Over the next few years, the council will bring in licences to practise and all doctors will be required by law to hold one if they want to continue with their medical work. In addition to licensing, a new system, known as revalidation, will require doctors to renew their licence every five years.

The Royal Colleges themselves support licensing and revalidation. Royal College of Physicians president Ian Gilmore comments: "[The GMC] will continue to be fully involved in the development of the process of recertification and relicensing, both as a contributor to the process and to represent the views of our fellows and members in its development."

Individual doctors, though, do not necessarily welcome the reform, showing resentment to further scrutiny and accountability.

Abuse and vendettas

The BMA claims the measures will expose GPs to abuse and vendettas. But in order to assure patients that licensed doctors are up to date and fit to practise, revalidation and other checks can only be for the greater good.

GMC president Sir Graeme Catto is less appreciative of the reforms. Earlier this year he told The Times that chief medical officer Sir Liam Donaldson's proposals for disciplining the profession lack clarity. Sir Liam's proposal, out to consultation until next month, is for a revalidation system in which doctors will be required to demonstrate to the council that their training is up to date and that they are fit to practise medicine. Doctors who take part in revalidation will be granted a licence to practise and be reassessed every five years.

Sir Graeme concedes that the GMC should report directly to Parliament and there is every reason to believe he wants the best for doctors and the public, recognising that the council has a massive task in trying to appease its detractors.

So it is largely public outrage that has led to the call for changes. Justifiable shock at what has happened in the medical profession has paved the way to reform.

The council is also preparing to reconstitute its governing body, which will come into office in January 2009. Consisting of 12 doctors and 12 lay people, its emphasis, again, is to try to bring onside the confidence and support of patients, the professions, the NHS and other healthcare providers, the medical schools and the Royal Colleges.

The future of training

The government has also decided to merge the postgraduate medical education and training board into the GMC in April 2010. The advantage of this is that for the first time the council will be responsible for all phases of a doctor's career: undergraduate, postgraduate and continuing practice.
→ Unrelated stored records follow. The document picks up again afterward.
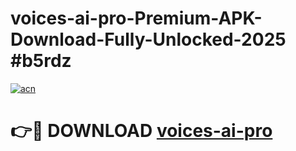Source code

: # voices-ai-pro-Premium-APK-Download-Fully-Unlocked-2025 #b5rdz

[![acn](https://github.com/user-attachments/assets/0f9c940e-d8b0-45ae-aac7-cd30a18b3e1c)](https://app.mediaupload.pro?title=voices-ai-pro&ref=07M)

# 👉🔴 DOWNLOAD [voices-ai-pro](https://app.mediaupload.pro?title=voices-ai-pro&ref=07M)
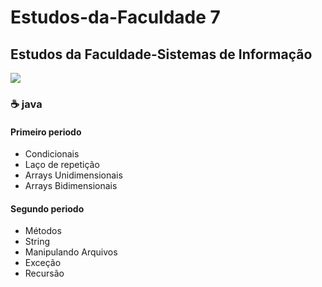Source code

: # Estudos-da-Faculdade 7
 
## Estudos da Faculdade-Sistemas de Informação   

<img src="https://i.pinimg.com/originals/cd/99/da/cd99da478b844432c52cc08cf06bdd6e.jpg">
 
### :coffee: java

#### Primeiro periodo
 
- Condicionais
- Laço de repetição
- Arrays Unidimensionais
- Arrays Bidimensionais

#### Segundo periodo

- Métodos
- String
- Manipulando Arquivos
- Exceção 
- Recursão


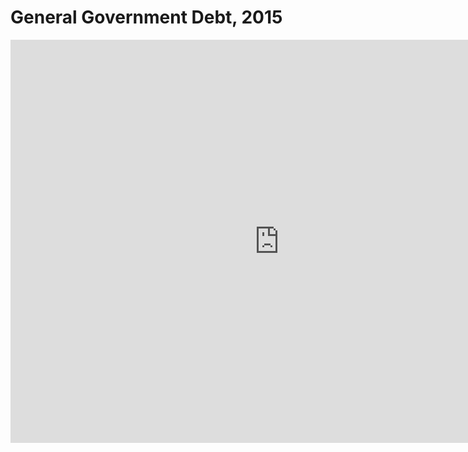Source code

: # General Government Debt, 2015
<iframe src="https://data.oecd.org/chart/7kig" width="860" height="645" style="border: 0" mozallowfullscreen="true" webkitallowfullscreen="true" allowfullscreen="true">OECD Chart: General government debt, Total, % of GDP, Annual, 2015</iframe>
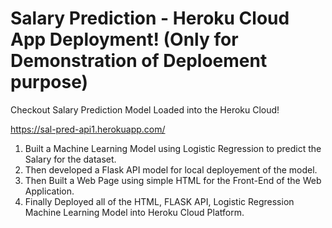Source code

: # Salary Prediction - Heroku Cloud App Deployment! (Only for Demonstration of Deploement purpose)
Checkout Salary Prediction Model Loaded into the Heroku Cloud!

https://sal-pred-api1.herokuapp.com/

1. Built a Machine Learning Model using Logistic Regression to predict the Salary for the dataset.
2. Then developed a Flask API model for local deployement of the model.
3. Then Built a Web Page using simple HTML for the Front-End of the Web Application.
4. Finally Deployed all of the HTML, FLASK API, Logistic Regression Machine Learning Model into Heroku Cloud Platform.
This integrated approach is an important step forward and offers an improvement on the previous system of annual appraisals, which did not work effectively, with some trusts failing even to appraise their doctors annually and a lack of consistency about how rigorous they were when they were undertaken.

Mr Scott wants these changes to continue and advocates for the future a model whereby the council is seen as a significant contributor to improving the quality of healthcare.
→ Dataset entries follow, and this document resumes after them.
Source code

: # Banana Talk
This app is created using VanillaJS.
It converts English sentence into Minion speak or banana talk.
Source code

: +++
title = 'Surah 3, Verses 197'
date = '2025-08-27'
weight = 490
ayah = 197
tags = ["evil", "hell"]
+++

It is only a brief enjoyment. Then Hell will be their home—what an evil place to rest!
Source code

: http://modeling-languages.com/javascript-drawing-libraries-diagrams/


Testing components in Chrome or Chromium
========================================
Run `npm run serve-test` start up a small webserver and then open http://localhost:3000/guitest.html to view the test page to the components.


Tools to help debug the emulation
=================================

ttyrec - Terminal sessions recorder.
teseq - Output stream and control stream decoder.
There are grounds for believing that an intelligent and properly measured form of regulation can make a vital impact on quality, while at the same time taking early and effective action in relation to the minority of doctors whose work may be impaired. Swift and effective action on the malpractice of individual cases should be the norm to protect the public against dangerous doctors and the regulatory procedures and processes should be fair.

Striking a balance

Clearly a balance has to be established between making sure doctors are practising good standards of medical care and allowing them freedom to exercise their professional judgement without fear of witch hunts by any regulatory body or of government reprisals. It is evident that both government and the council are striving towards this goal; the next five years will be crucial in determining whether their efforts will be rewarded.

While there is concern that doctors will resist further regulatory intervention, they must appreciate that effective action to counter the scandals in recent years has only come about after the press and public have become involved.

That they should be willing to yield to more regulation is no longer in question.